Researchers found that, overall, HZ risk is much lower in vaccinated than unvaccinated children. Specifically, they concluded that, over the 12-year period of the study, the rate of pediatric HZ declined by 72 per cent overall as the number of vaccinated children rose.
Secondly, incidence of HZ was 78 per cent lower in vaccinated children than in unvaccinated children and rates for immune suppressed children, who were unable to receive the vaccination, were five to six times higher than for those who were not immune suppressed.
“We looked at the incidence rates of HZ overall, at how many cases there were per 100,000 person-years, including by age and gender.

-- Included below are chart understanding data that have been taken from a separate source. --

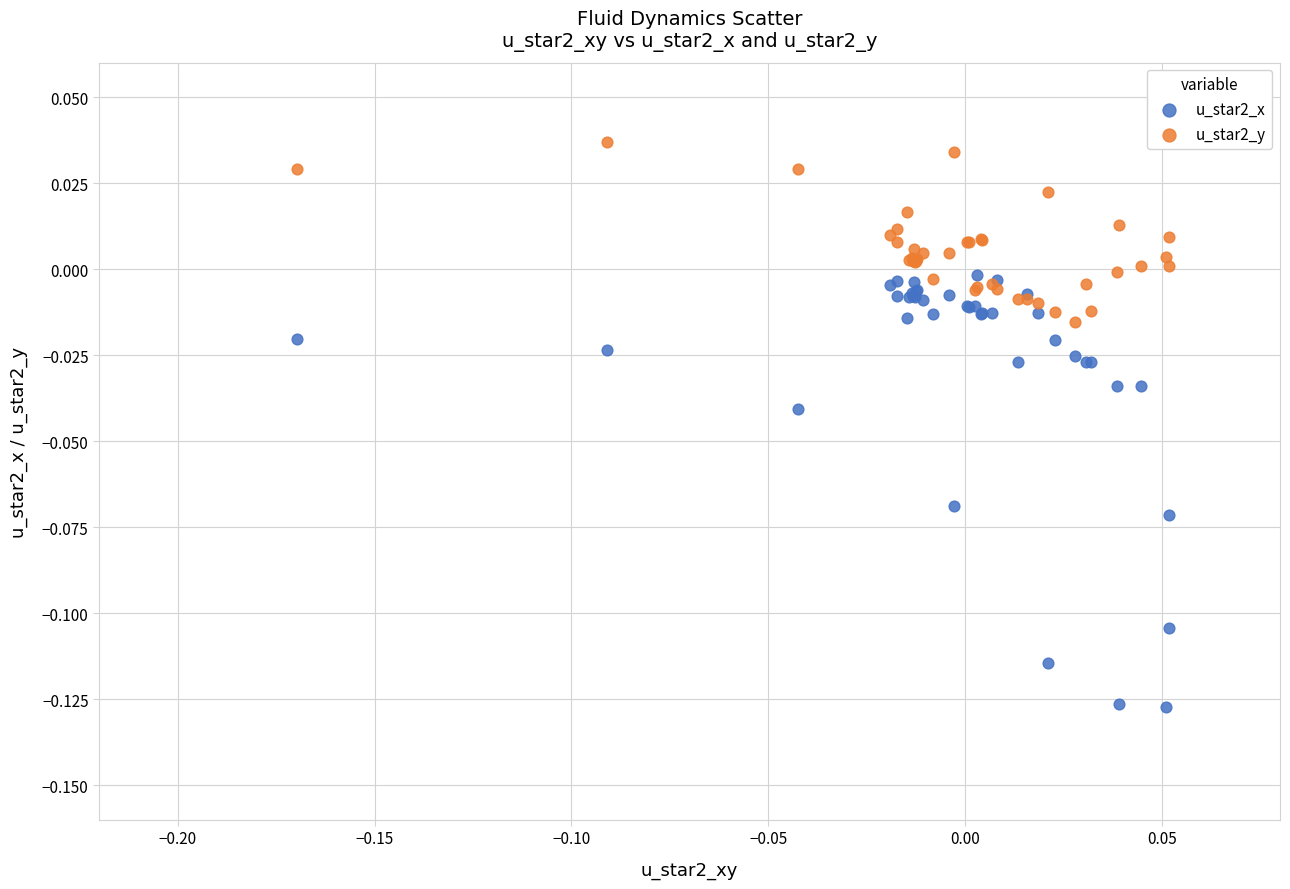

What are all the series names shown in the legend?

u_star2_x, u_star2_y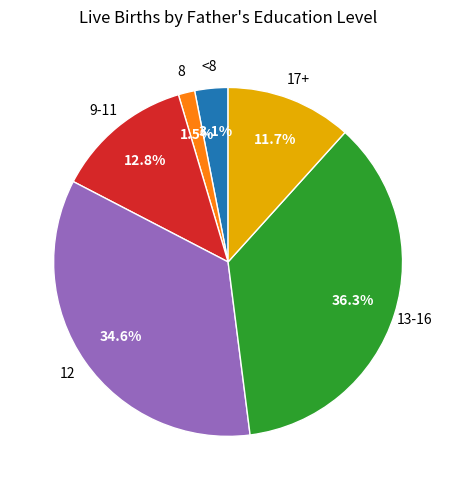

Is there any slice that represents more than half of the pie?

No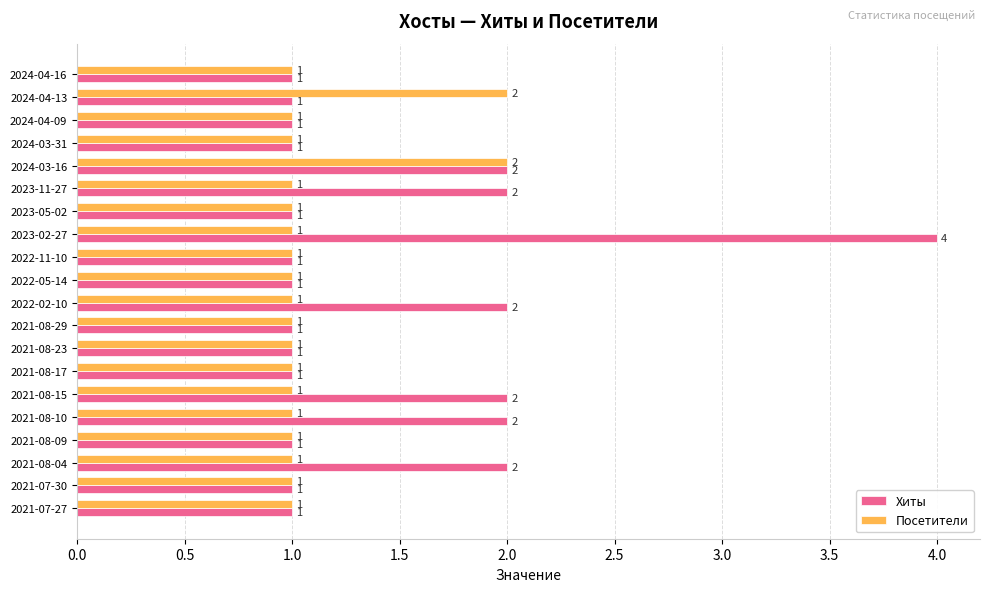

Which series has the largest range (max minus min)?

Хиты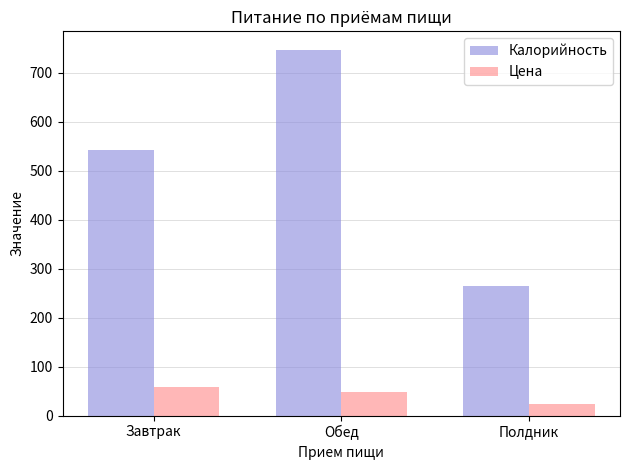

At how many categories does at least one series exceed 134?

3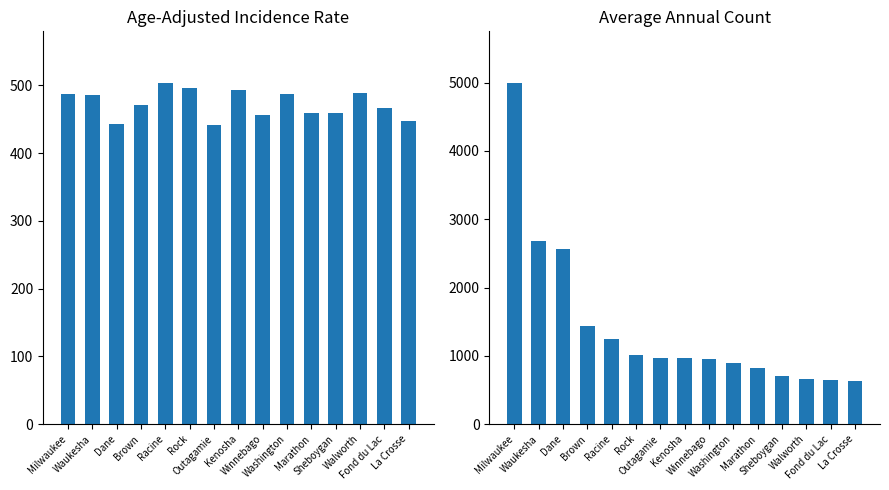

What position from the right is Marathon?

5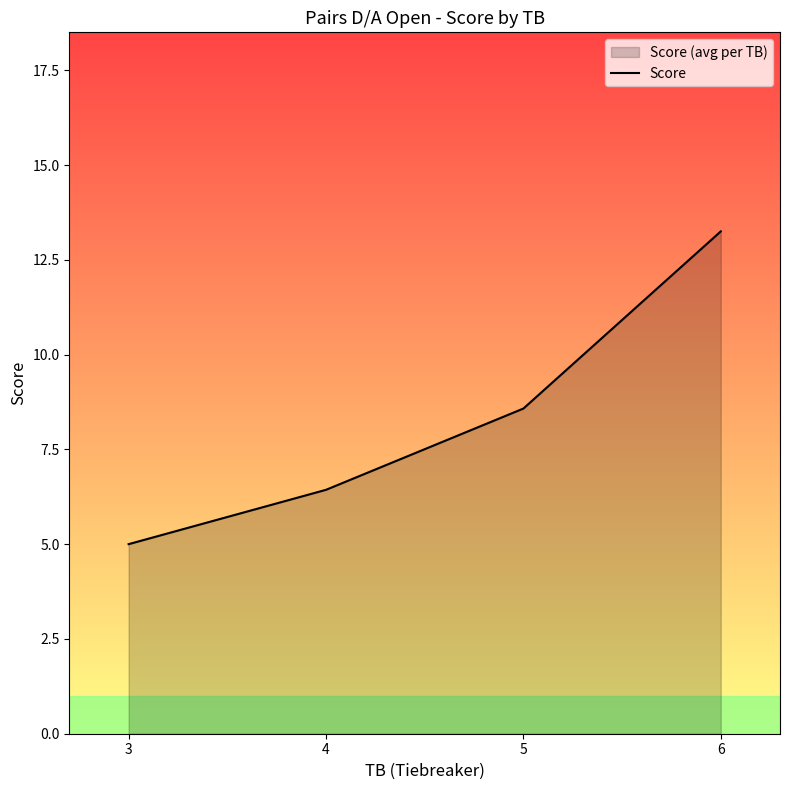

What is the sum of all values?

33.3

Person-years refers to the type of measurement that takes into account both the number of children who were included in the HZ study and the amount of time each child spent in the study over its 12-year course. We saw the highest rates of HZ in the early years of the study when there were a higher proportion of children, particularly older children, who had not received the varicella vaccine,” noted Weinmann.
The rate of HZ among children who were unvaccinated climbed from 2003 to 2007 and then declined sharply through the end of the study period. Increasing rates of vaccination over the study period reduced the risk of contracting HZ overall for all children, including those who were unvaccinated. The decline could also have been related to the introduction of the second vaccine dose beginning in 2007, as HZ incidence was much lower in those children who received the 2-dose vaccinations rather than 1-dose vaccination.